I'm trying to follow the proof by Milnor in his classic text "Characteristic classes", page 58, it goes something like this: (italic font will be questions that I have regarding the proof):
Let $U$ be the open subset of $G_n(\mathbb{R}^{n+k})$ consisting of all n-planes $Y$ such that the orthogonal projection $p: X_0 \oplus X_0^t \rightarrow X_0$ maps $Y$ onto $X_0$. (i.e. all $Y$ such that $Y \cap X_0^t = 0$)
($X_0^t$ is the orthogonal complement of $X_0$)
Why is U an open subset of $G_n(\mathbb{R}^{n+k})?^1$
Then each $Y \in U$ can be represented by the graph of a linear transformation:
$T(Y): X_0 \rightarrow X_0^t$.
Can somebody help me understand why this is possible? I know what the graph of a function is. Maybe an explicit example would help.
Thus we have a one to one correspondence:
$T: U \rightarrow Hom(X_0,X_0^t)$.
Okay, so coming up is where I get really confused, it looks like there might be a typo, I'm typing it exactly as is written:
Let $x_1,....,x_n$ be a fixed orthonormal basis for $X_0$. Note that each n-plane $Y \in U$ has a unique basis $y_1,....,y_n$ such that:
$p(y_1)=x_1,.....,p(y_n)=x_n$ (this line is typed exactly as it appears in text, it is confusing me.)
It is easily verified that the n-frame (y_1,....,y_n) depends continuously on $Y$.
Now note the identity $y_i = x_i + T(Y)x_i$.
Since $y_i$ depends continuously on $Y$, it follows that the image $T(Y)x_i \in X_0^t$ depends continuously on $Y$. Why is this exactly?

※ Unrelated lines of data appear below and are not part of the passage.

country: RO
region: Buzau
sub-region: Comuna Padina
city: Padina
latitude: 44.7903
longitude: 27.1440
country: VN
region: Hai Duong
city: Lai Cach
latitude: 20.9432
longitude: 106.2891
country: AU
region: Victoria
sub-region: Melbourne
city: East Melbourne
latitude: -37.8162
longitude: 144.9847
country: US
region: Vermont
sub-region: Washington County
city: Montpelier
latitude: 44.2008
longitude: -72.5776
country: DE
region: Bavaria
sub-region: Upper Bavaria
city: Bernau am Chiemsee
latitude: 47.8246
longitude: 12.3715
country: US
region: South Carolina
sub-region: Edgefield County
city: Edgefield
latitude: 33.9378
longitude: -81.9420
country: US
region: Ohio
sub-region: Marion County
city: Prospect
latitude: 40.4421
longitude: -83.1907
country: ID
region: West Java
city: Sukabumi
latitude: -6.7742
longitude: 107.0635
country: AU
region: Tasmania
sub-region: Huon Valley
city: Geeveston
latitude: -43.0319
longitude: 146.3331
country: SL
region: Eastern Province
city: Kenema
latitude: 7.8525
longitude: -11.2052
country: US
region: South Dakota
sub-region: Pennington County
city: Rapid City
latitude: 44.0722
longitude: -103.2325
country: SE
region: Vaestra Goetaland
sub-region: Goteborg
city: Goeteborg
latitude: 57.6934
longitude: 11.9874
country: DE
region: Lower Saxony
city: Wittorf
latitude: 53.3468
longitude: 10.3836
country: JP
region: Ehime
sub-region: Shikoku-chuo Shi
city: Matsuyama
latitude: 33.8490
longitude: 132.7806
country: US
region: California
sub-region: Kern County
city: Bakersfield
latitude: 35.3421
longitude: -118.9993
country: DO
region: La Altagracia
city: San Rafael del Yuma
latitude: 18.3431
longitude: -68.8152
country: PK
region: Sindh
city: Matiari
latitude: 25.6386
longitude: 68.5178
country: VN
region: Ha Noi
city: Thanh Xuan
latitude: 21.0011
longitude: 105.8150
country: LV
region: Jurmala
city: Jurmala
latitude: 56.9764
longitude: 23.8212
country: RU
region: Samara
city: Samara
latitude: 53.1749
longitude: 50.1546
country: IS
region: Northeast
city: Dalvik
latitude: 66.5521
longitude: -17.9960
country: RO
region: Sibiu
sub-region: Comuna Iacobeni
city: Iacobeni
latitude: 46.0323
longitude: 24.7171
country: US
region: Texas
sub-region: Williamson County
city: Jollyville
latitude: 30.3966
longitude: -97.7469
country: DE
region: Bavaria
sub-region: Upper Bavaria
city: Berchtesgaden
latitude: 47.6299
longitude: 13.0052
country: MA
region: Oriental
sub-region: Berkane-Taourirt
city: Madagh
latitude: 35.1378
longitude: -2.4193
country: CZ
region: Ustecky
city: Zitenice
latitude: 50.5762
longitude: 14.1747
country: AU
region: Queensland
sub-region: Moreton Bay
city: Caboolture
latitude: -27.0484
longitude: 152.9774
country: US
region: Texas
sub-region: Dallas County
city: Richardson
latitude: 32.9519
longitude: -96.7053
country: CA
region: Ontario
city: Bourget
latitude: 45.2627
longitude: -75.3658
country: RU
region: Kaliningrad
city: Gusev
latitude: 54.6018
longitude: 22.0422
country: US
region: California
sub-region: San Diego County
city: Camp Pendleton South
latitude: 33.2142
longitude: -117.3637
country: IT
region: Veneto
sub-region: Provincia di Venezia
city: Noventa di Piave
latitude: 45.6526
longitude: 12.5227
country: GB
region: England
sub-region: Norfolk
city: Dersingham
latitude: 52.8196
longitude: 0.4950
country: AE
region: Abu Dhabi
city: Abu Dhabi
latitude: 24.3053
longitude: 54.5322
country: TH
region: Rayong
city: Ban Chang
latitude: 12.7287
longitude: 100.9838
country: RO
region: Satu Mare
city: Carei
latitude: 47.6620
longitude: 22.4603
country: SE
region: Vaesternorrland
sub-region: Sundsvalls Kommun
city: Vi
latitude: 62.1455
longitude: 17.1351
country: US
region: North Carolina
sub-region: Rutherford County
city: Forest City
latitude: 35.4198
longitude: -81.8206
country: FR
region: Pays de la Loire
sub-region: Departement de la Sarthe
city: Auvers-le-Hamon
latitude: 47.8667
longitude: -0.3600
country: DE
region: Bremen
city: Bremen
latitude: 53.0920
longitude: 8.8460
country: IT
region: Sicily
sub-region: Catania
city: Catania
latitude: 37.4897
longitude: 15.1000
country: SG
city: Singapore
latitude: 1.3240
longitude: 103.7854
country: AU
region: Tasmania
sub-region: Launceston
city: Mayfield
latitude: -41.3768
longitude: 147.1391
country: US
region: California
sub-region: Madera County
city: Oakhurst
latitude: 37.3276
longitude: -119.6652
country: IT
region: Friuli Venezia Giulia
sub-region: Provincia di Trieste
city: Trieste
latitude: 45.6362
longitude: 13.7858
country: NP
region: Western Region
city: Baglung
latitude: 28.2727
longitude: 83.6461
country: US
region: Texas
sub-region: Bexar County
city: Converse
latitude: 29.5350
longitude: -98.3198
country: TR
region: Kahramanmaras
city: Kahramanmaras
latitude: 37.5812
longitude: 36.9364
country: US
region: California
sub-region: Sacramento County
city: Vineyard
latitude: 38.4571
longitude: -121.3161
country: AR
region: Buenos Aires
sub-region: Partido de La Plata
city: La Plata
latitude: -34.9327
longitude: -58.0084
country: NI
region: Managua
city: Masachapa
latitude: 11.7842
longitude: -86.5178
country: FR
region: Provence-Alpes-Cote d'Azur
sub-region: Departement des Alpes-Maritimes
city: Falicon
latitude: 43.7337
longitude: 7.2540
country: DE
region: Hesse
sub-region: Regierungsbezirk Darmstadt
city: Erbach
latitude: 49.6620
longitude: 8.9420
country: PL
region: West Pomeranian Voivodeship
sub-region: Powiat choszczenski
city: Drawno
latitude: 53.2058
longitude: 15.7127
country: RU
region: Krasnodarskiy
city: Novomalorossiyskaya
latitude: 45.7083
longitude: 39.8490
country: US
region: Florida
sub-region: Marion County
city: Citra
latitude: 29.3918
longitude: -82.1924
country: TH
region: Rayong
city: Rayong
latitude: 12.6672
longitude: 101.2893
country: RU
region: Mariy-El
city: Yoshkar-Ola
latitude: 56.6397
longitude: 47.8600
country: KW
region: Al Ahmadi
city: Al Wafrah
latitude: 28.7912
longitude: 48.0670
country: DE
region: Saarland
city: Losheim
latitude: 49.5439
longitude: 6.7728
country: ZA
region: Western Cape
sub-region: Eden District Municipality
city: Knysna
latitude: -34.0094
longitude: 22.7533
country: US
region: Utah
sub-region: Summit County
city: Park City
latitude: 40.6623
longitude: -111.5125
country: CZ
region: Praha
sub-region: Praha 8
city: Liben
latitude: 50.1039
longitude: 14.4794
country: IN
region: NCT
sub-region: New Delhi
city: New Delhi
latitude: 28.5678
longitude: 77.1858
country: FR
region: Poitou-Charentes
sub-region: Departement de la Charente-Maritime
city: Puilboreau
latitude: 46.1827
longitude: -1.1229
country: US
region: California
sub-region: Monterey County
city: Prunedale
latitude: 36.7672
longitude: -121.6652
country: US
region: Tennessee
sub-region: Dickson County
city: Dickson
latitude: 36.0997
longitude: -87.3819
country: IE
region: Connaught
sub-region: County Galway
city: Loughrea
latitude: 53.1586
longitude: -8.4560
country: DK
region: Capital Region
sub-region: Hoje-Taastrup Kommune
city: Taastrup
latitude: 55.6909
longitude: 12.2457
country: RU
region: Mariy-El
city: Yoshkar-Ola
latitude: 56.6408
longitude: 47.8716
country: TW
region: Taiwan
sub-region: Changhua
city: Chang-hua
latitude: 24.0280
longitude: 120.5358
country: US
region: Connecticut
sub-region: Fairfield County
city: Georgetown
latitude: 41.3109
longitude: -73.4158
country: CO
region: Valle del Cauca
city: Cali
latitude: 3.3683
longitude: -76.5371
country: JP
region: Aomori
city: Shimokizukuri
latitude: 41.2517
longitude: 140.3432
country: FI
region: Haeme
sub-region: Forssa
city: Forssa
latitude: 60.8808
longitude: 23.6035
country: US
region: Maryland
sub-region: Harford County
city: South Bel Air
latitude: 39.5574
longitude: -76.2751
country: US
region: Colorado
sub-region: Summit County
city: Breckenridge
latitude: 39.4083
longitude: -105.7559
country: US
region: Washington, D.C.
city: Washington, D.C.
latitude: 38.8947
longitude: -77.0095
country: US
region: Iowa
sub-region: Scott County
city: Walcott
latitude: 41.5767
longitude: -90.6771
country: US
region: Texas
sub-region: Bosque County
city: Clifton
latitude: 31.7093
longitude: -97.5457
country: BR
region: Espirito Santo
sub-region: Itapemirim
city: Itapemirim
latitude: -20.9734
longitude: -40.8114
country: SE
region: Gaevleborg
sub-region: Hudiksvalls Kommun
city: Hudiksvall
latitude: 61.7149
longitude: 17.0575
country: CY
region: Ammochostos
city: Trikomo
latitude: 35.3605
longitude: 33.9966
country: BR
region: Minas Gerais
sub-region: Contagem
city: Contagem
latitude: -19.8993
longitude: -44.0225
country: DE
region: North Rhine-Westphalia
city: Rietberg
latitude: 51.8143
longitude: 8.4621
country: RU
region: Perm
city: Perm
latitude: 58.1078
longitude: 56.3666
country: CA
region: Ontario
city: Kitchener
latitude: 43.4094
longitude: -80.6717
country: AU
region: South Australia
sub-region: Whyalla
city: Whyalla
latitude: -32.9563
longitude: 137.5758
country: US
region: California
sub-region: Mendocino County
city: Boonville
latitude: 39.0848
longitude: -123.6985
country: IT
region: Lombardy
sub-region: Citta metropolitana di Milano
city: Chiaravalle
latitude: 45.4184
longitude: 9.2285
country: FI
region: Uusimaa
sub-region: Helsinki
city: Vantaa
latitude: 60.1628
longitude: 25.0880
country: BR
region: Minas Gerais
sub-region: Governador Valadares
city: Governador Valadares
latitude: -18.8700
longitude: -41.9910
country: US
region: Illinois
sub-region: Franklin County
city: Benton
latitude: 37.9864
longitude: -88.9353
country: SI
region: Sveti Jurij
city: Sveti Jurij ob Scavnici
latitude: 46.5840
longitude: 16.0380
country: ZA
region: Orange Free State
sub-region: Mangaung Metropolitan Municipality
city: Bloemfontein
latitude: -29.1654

On the other hand this identity shows that the n-frame $(y_1,...,y_n)$ depends contiously on $T(Y)$, and hence that $Y$ depends continuosuly on $T(Y)$. Thus the function $T^{-1}$ is also continuous. Thus $U$ is locally homeomorphic to $\mathbb{R}^{nk}$
So I start to get a bit confused on what is going on at the end there, with all the "this depends continuously on that" stuff, which seems to be arguements in showing that both $T$ and $T^{-1}$ are continuous. Any comments on this proof, whether they be helping me understand technical aspects or a bigger picture, is much appreciated. Thank you!